Railway Spine, Minor Whiplash and other Medico-Legal Constructs
Hugh Pennington
Shares in the Nahl Group, part of the ‘no win no fee’ legal industry, fell by 25 per cent overnight after the chancellor of the exchequer announced in his autumn statement that the government ‘intends to introduce measures to end the right to cash compensation for minor whiplash injuries’. He also said that the government would be consulting on the details and expected average savings of £40 to £50 per motor insurance policy to accrue.
In 2012, the Ministry of Justice characterised the UK as ‘whiplash capital of the world’. In 2012-13 there were 476,938 claims for whiplash, making up 58.2 per cent of all road traffic accident personal injury claims.
The quick jerk of the head caused by the sudden stop of a vehicle can cause real injury. But in cases of minor whiplash the diagnosis relies on symptoms alone. This is the problem. There are no visible injuries, no broken bones, and no confirmatory objective tests; scans detect no abnormalities. The potential for exaggeration, and for fraud, is real. ‘Cash for crash’ gangs have been successfully prosecuted. In 2013, the House of Commons Transport Committee tried to find out the frequency of fraudulent whiplash claims. Depending on whom they asked, they got estimates ranging from 0.1 per cent to 60 per cent.
The issue has been presented as novel, part of a growing compensation culture. But it isn’t new at all. John Eric Erichsen’s book On the Concussion of the Spine, Nervous Shock, and other Obscure Injuries of the Nervous System in their Clinical and Medico-legal Aspects was published in London and New York in 1875. Chapter headings illustrate its major theme:
Railway Accidents – Their Peculiarity – Importance of Slight Injuries of Spine – Nervous Shock dependent on Vibratory Jar – Hence Frequency in Railway Accidents – Often Symptoms do not Show themselves for many Days or Weeks – Often a great Disproportion between the Apparent Injury and the Real Damage – The Immediate Lesion probably of a Molecular Character – Those suffer most who sit with their back towards the Collision.
As medico-legal constructs, ‘railway spine’ and ‘minor whiplash’ are identical.
Erichsen was a senior surgeon at University College Hospital and professor of clinical surgery at University College. His book became a bible for lawyers, and an expensive curse for railway companies. But mitigation came from technological advances. By the beginning of the 20th century the biggest targets of litigation by passengers who had suffered minor injury were electric tramways.

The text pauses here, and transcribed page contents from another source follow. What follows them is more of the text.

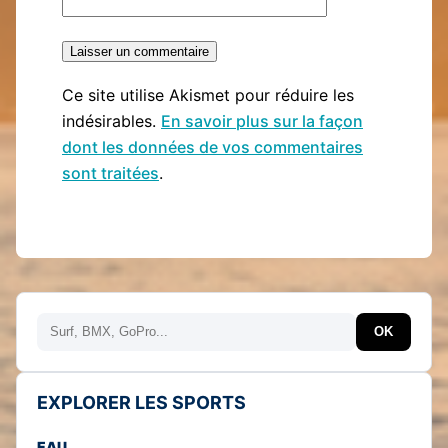
Ce site utilise Akismet pour réduire les
indésirables.
En savoir plus sur la façon
dont les données de vos commentaires
sont traitées
.
Rechercher
OK
EXPLORER LES SPORTS
EAU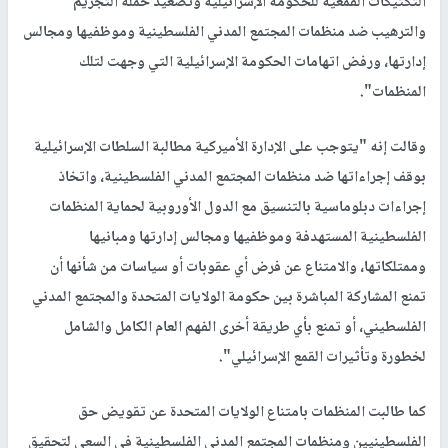
التكتيكات القمعية للحكومة الإسرائيلية وتصعيد حملة التجريم
والترهيب ضد منظمات المجتمع المدني الفلسطينية وموظفيها ومجالس
إدارتها، ورفض اتهامات الحكومة الإسرائيلية التي وجهت لتلك
المنظمات".
وقالت إنه "يتوجب على الإدارة الأميركية مطالبة السلطات الإسرائيلية
بوقف إجراءاتها ضد منظمات المجتمع المدني الفلسطينية، واتخاذ
إجراءات دبلوماسية بالتنسيق مع الدول الأوروبية لحماية المنظمات
الفلسطينية المستهدفة وموظفيها ومجالس إدارتها ومبانيها
وممتلكاتها، والامتناع عن فرض أي عقوبات أو سياسات من شأنها أن
تمنع المشاركة المباشرة بين حكومة الولايات المتحدة والمجتمع المدني
الفلسطيني، أو تمنع بأي طريقة أخرى الفهم العام الكامل والشامل
لخطورة وتأثيرات القمع الإسرائيلي".
كما طالبت المنظمات بامتناع الولايات المتحدة عن تقويض حق
الفلسطينيين ومنظمات المجتمع المدني الفلسطينية في السعي لتحقيق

Railway spine and minor whiplash are examples of a general phenomenon: the introduction of a new technology and the subsequent appearance of a new illness associated with it, but diagnosable by symptoms alone. The introduction of steel nibs in the Civil Service coincided with the first outbreak of writers’ cramp in the 1830s. A UK Departmental Committee on Telegraphists’ Cramp investigated that problem in 1911. Repetitive strain injury took off in the 1980s in association with an exponential increase in the number of workplace computers and keyboards. In 1976, Donald Hunter’s textbook The Diseases of Occupations had included typists without comment in a list of occupations prone to develop cramps along with 55 others, including compositors, pianists, cigarette rollers, goldbeaters, diamond cutters, tradesmen’s tricyclists, newspaper folders, clarinet players and cotton twisters.
If the chancellor drives the dodgy whiplash claimant out of business, pavement slips and trips may well increase. Perhaps the motor insurance savings will materialise. But it is reasonable to speculate that the big winner will be the Treasury. The cost to the public purse of hearing minor cases will fall, not only because there will be fewer of them, but because those that remain will go to the small claims courts, where the judicial process costs less.